### Text section
Segment Open
Wednesday, 28 February 2018

Ceisteanna (26)

Tom Neville

Ceist:

26. Deputy Tom Neville asked the Minister for Culture, Heritage and the Gaeltacht the way in which creative schools will put the arts and creativity at the heart of children's and young person’s lives. [9871/18]

Amharc ar fhreagra

Oral answers (7 contributions) (Ceist ar Culture)

I want to ask the Minister about the way in which creative schools will put the arts and creativity at the centre of the lives of children and young people.

On 12 February I launched Scoileanna Ildánacha-Creative Schools. This pilot initiative is a vital element of the recently launched creative youth plan and a cornerstone of pillar 1 of the Government's Creative Ireland programme.

Creative Schools is being led by the Arts Council, with support from my Department and the Department of Education and Skills.  Up to 150 schools across the country will participate in the pilot project and work with Creative Associates to develop their own unique programmes of arts and creative work, connecting them to the full range of local and regional cultural resources and opportunities.

Creative associates are artists, creative practitioners and educators. They are recruited by the Arts Council, which will support each school in the development and implementation of its plan and forge partnerships with the wider arts and cultural community. In addition, all schools will receive a range of supports, including a once-off grant of €2,000 and training for teachers in the school. Interested schools can find information on how to register and apply on the Arts Council website. This measure is one of 18 contained in the creative youth plan, which will be progressed over the next two years in partnership with the Department of Education and Skills, the Department of Children and Youth Affairs and the Arts Council. At this plan's core is a firm belief that creativity and culture should be at the heart of education for all our young people. I look forward to working with all our key partners to deliver for our children and young people.

I welcome the initiative and stress the need for the creative arts to have a profile within the education system. Throughout the years arts subjects have often been seen as the Cinderella of subjects within the system. Children who have difficulties with other parts of the school curriculum may find expression through arts. I am not only talking about visual arts, but performance arts and music as well. Arts education should be broadened into as expansive a programme as possible. There are approximately 150 schools in the pilot scheme and I encourage schools to apply. We should broaden this out because, as I said in the House before, the arts allow people, who may not be able to do so academically or through psychomotor skills, which involve the more practical subjects, to express themselves. Having arts in their education also leads to the development of their emotional well-being.
Segment Closed
### Available data
Segment Open
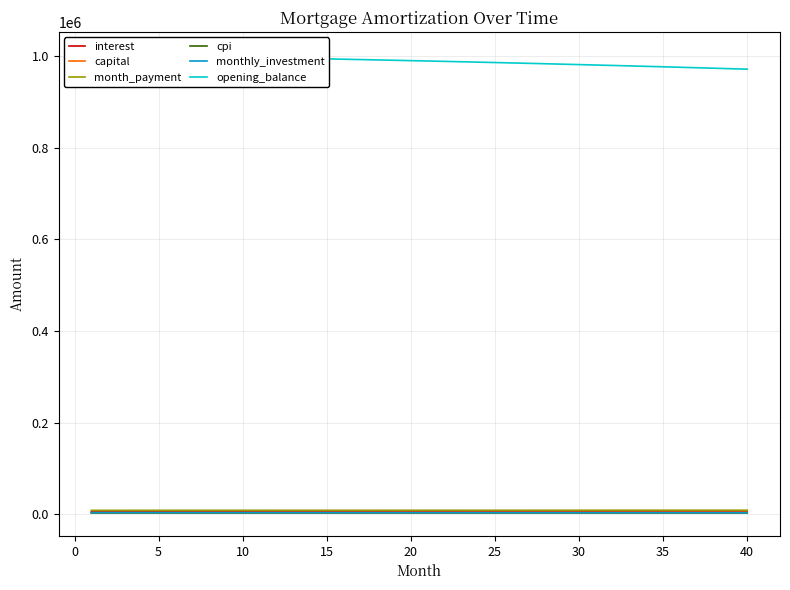

True or false: interest has more than 1 interior local peaks.

False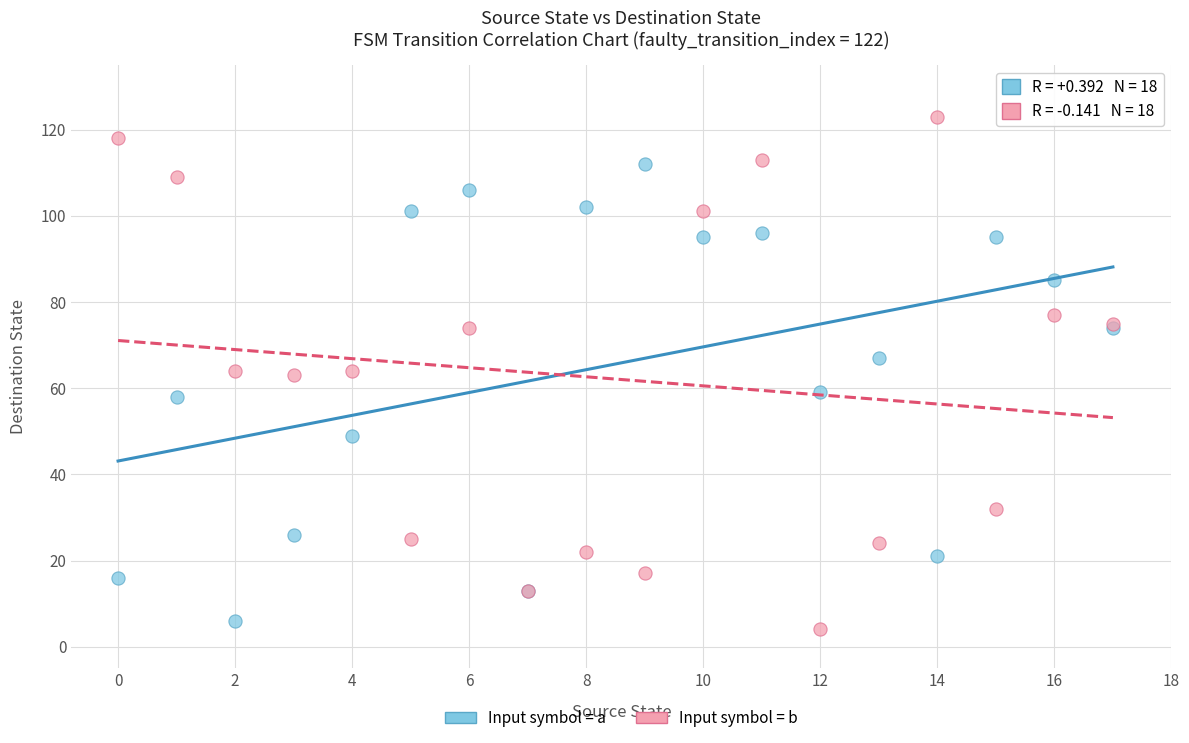

Which series has the widest spread of Y values?

Input symbol = b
Segment Closed
### Exercise requirements
(A) Answer the following from the Creative Schools exchange.
(i) On what date did the Minister launch Scoileanna Ildánacha-Creative Schools?
(ii) Which body is leading Creative Schools?
(iii) How many measures does the creative youth plan contain?
(B) Write out, word for word, everything in the Creative Schools exchange from "Oral answers (7" down to "of children and young people.".

### Outputs for the tasks
(A)
(i) 12 February
(ii) The Arts Council
(iii) 18

(B)
Oral answers (7 contributions) (Ceist ar Culture)

I want to ask the Minister about the way in which creative schools will put the arts and creativity at the centre of the lives of children and young people.